[DOCUMENT PASSAGE]

___

IBM has played a major role
in assembling digital libraries -
vast databases of text, images, video and audio - and adapting them to
serve academic, research and
commercial needs.
In Brief:
Announced in March 1995, IBM's Digital Library project incorporates
technologies from several Research groups. The project aims to provide
digitized text, graphics, video and audio data online to a wide range of
clients in the academic, research and
commercial sectors. Research teams are now adapting their technologies to
specific customers' needs.
In antiquity, the greatest repository of knowledge in the civilized world
was the famed library of Alexandria. At the end of the 4th century, when it
was destroyed,
the library contained virtually everything known at the time.
Over the ensuing 16 centuries, the amount of information held in libraries
and other repositories hasincreased by many orders of magnitude. However,
thanks to several complementary technologies that fall under the umbrella
term "digital libraries," something resembling an electronic Alexandria -
or, more properly, many specialized Alexandrias - is beginning to take
shape.
For several years, researchers at IBM have worked closely with customers to
design what they call Early-to-Market Digital Library (EtM-DL) systems,
which make accessible vast stores of digitized information. Users can
access everything from yesterday's newspaper and last year's scientific
journals to rare medieval manuscripts and 20 years of United States
patents. "The vision of Digital Library is one in which we'll allow all
this information to be captured, digitized and made broadly available,"
says Willy Chiu of the Santa Teresa Laboratory, who directs IBM's Digital
Library efforts.
What are digital libraries?
Just as conventional libraries are more than simple collections of books,
digital libraries are more than collections of digitized data. "Digital
libraries," explains Hamed Ellozy, senior manager for digital libraries at
the Thomas J. Watson Research Center, "provide a sophisticated set of tools
to capture information and to find and access it on one's desktop. That
accessibility will make a fundamental change in the way people deal with
information."

___

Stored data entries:
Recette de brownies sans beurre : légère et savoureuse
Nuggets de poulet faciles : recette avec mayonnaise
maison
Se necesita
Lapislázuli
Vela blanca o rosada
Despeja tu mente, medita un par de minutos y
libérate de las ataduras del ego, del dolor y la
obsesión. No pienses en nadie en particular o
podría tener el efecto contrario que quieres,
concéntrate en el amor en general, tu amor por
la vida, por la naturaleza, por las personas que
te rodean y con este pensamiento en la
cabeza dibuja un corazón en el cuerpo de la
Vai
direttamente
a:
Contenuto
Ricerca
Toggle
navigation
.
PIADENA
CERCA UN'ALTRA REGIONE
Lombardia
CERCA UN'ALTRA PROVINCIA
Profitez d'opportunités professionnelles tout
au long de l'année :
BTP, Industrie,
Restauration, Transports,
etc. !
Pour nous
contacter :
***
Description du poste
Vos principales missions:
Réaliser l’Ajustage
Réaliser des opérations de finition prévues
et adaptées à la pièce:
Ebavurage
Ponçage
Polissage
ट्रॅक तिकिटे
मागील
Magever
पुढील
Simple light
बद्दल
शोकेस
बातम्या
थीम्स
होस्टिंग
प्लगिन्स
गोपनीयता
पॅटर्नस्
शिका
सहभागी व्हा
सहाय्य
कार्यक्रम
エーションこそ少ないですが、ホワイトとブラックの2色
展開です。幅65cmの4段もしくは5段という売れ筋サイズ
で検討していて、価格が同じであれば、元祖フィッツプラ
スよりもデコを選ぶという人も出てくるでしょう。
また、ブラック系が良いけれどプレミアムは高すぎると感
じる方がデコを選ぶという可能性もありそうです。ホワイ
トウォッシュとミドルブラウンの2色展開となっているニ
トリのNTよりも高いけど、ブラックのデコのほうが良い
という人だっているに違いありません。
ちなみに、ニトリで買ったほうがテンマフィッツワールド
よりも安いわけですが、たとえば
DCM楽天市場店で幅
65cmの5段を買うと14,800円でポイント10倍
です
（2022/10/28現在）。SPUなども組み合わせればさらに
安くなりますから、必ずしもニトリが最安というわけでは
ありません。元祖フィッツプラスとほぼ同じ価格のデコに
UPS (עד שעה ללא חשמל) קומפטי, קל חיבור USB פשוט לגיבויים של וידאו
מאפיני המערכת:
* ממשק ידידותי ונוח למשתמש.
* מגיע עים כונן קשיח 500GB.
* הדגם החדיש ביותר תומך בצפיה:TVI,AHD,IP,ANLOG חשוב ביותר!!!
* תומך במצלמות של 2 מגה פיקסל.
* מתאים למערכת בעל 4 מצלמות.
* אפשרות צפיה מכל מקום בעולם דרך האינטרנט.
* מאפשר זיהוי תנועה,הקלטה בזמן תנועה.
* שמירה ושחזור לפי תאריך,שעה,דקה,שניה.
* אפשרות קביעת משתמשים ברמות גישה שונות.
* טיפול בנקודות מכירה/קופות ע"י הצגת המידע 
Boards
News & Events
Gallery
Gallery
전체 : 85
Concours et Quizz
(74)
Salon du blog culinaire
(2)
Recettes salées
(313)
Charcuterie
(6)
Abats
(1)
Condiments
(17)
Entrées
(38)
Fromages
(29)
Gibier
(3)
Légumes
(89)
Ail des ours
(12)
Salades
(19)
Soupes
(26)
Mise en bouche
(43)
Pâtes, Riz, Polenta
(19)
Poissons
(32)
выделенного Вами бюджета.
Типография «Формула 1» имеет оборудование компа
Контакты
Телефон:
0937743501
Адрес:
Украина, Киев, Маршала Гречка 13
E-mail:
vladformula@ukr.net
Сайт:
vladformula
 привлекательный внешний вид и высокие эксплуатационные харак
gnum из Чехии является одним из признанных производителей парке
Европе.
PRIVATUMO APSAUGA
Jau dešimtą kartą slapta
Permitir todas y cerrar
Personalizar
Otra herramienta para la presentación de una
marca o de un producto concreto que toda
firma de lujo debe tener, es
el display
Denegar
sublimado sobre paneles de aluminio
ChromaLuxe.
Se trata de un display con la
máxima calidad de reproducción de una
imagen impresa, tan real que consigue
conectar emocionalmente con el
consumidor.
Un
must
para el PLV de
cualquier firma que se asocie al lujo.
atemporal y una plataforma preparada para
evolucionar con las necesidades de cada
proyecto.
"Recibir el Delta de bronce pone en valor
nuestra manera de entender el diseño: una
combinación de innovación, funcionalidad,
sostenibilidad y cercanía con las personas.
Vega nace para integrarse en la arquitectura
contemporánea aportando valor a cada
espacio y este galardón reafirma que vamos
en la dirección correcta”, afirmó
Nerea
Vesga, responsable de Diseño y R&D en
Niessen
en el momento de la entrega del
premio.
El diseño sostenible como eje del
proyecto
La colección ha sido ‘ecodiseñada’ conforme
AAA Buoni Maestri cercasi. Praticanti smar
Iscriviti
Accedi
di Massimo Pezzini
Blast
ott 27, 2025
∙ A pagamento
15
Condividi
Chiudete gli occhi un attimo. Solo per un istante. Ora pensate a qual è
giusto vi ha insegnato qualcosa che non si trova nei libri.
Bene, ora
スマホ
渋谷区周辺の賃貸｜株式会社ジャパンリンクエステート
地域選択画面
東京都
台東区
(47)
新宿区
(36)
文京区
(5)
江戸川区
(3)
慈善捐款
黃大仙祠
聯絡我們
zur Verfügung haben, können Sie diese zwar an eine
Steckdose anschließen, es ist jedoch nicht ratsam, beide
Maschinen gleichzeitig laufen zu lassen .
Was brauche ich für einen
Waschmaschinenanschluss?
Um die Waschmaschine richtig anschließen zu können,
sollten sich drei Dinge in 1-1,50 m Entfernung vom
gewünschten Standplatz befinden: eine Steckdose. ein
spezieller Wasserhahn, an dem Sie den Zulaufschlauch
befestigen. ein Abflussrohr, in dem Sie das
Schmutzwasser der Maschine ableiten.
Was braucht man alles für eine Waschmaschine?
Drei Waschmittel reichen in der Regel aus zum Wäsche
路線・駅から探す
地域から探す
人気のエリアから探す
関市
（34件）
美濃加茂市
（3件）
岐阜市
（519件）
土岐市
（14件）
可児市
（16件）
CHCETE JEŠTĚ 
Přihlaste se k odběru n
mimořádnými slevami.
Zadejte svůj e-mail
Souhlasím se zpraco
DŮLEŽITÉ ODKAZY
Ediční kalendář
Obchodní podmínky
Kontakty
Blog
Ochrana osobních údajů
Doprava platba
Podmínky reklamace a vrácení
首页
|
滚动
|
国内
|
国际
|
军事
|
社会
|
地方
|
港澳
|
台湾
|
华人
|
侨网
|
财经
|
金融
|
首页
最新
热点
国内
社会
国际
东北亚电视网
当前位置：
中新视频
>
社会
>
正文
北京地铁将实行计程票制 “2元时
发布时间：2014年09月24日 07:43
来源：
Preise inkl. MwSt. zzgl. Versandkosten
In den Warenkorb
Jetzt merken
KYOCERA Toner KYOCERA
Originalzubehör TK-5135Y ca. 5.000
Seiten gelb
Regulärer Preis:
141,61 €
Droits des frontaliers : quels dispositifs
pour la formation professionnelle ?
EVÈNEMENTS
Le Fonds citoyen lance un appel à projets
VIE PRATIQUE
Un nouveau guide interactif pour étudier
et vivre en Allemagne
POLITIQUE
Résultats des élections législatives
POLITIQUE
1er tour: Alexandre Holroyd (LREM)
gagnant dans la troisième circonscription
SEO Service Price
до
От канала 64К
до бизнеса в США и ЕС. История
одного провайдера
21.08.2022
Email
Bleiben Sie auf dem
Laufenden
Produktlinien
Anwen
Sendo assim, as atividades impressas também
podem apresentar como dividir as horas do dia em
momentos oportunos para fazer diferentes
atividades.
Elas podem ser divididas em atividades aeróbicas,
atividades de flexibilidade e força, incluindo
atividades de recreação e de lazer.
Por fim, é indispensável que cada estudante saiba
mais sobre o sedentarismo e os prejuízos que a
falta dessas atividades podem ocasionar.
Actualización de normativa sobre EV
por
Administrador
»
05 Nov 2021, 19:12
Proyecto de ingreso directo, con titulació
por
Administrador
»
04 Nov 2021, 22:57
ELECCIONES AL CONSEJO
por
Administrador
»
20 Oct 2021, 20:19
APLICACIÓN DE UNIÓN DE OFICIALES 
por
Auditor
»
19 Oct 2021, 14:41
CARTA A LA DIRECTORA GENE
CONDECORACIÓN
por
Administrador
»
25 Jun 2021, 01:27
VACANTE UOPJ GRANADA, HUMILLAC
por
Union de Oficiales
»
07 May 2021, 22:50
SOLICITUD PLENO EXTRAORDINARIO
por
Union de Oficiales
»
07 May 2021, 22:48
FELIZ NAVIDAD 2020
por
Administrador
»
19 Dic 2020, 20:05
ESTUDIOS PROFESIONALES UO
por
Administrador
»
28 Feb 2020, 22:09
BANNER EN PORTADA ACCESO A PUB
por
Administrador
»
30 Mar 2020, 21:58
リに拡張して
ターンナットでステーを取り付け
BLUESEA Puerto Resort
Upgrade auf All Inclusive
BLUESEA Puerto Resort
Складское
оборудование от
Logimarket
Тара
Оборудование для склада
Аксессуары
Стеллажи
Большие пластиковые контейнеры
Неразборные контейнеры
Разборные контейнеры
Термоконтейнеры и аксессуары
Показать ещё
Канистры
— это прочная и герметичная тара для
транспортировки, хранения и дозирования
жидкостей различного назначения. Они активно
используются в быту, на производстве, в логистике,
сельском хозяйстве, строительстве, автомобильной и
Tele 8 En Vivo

___

[EXERCISES]
a. Translate this sentence from the passage on IBM's digital libraries into Spanish: "Research teams are now adapting their technologies to specific customers' needs."
b. From the passage on IBM's digital libraries, reproduce word for word the stretch that begins at the words "For several years, researchers" and stops after "Library efforts.".

[ANSWERS TO THE PROBLEMS]
a. Los equipos de investigación están adaptando ahora sus tecnologías a las necesidades específicas de los clientes.

b.
For several years, researchers at IBM have worked closely with customers to
design what they call Early-to-Market Digital Library (EtM-DL) systems,
which make accessible vast stores of digitized information. Users can
access everything from yesterday's newspaper and last year's scientific
journals to rare medieval manuscripts and 20 years of United States
patents. "The vision of Digital Library is one in which we'll allow all
this information to be captured, digitized and made broadly available,"
says Willy Chiu of the Santa Teresa Laboratory, who directs IBM's Digital
Library efforts.